Conclusion: The Humanization of Brands

In an age dominated by AI-generated marketing and polished, sterile corporate messaging, the "human" element has become a luxury good. Brands that successfully pivot to owned media are not just selling products; they are selling a worldview.

D2C’s New Media Playbook

Whether this strategy serves as a durable moat or merely a temporary tactical advantage depends on one factor: the product. As Aditya Singh wisely observes, "The brands that work well combine a great product with great marketing and great content—all three, not just the last one."
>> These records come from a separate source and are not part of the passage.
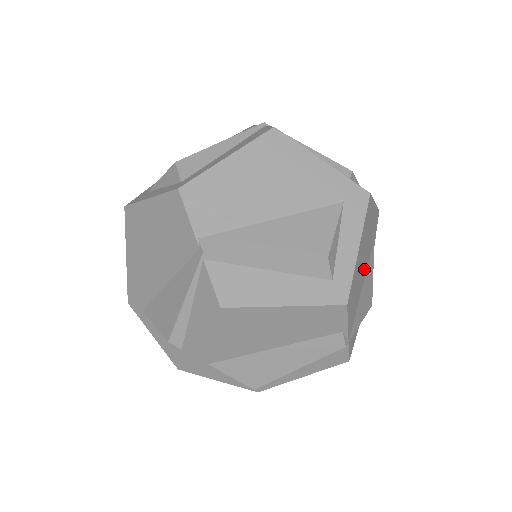
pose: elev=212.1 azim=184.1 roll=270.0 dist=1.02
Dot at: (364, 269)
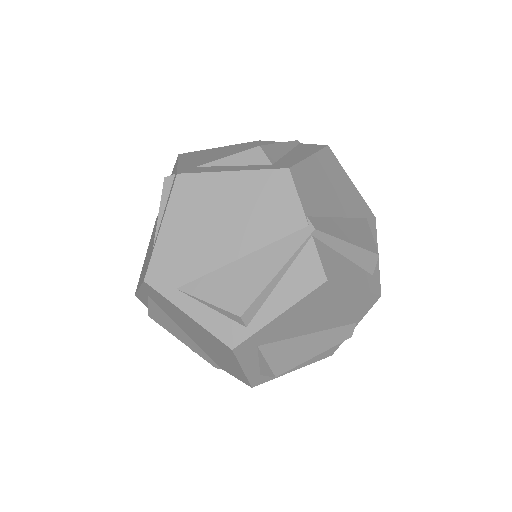
Dot at: occluded
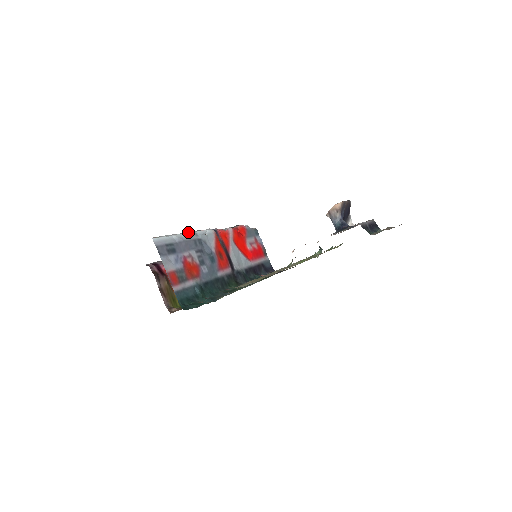
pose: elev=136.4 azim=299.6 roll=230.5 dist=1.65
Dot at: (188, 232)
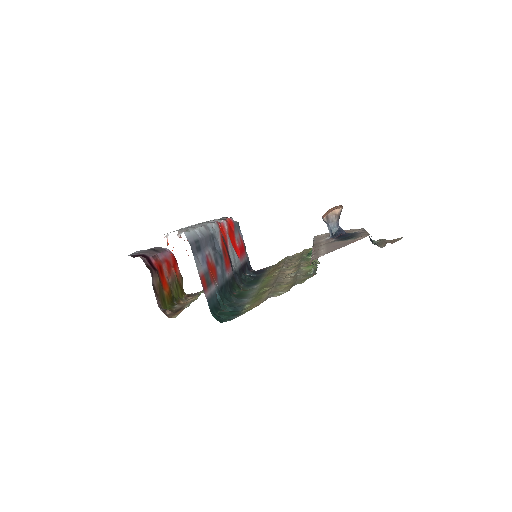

Ultimately, content can get a customer to the checkout page, but the product determines if they ever return. In the race to own consumer attention, those who forget that the product is the hero will likely find their media investments to be an expensive vanity project. Those who integrate content into the very fabric of their value proposition, however, will build the next generation of enduring consumer brands.